Federated learning is a type of machine learning that trains algorithms without the need to share data itself. It’s an emerging AI model that is “privacy-friendly” since it does not require multiple partners with data to share or centralize it. What this means is that STRONG AYA can gain insight from the data held at our participating centres whilst adhering to local and pan-European data privacy regulations like GDPR.

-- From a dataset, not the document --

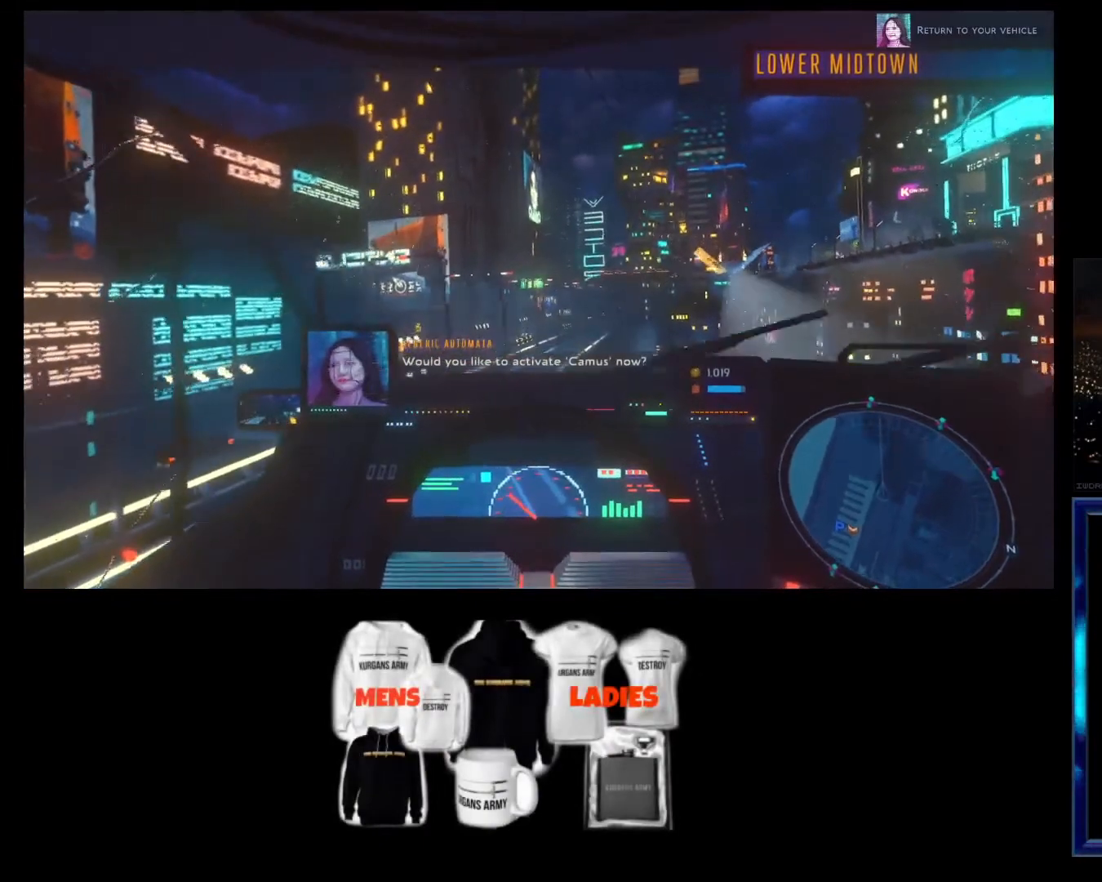
{"buttons": ["R1", "R2"], "left_stick": "center", "events": []}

The particular paradigm STRONG AYA is following is something called the Personal Health Train. The Personal Health Train allows the STRONG AYA consortium to ask a research question that an algorithm can execute (our “train” in the metaphor) which is sent along the “tracks” connecting each of the centres. Each of the centres have FAIR (findable, accessible, interoperable, reusable) data “stations”. These stations are secure so only a permitted type of question or train sent by a permitted or trusted user can use the tracks and stop at the station, and each station has rules that dictate the type of question ‘trains’ that can stop. Control over these rules (and by extension the data) remains with each of the participating centres. As the ‘train visits each “station”, it gathers aggregate data insight from pseudonymised data. The passengers on our information train are NOT data, but rather insights from the data.

You can check out a video on the personal health train for more information

In this way, STRONG AYA can answer important research questions relevant to AYAs with cancer in a way that is privacy informed.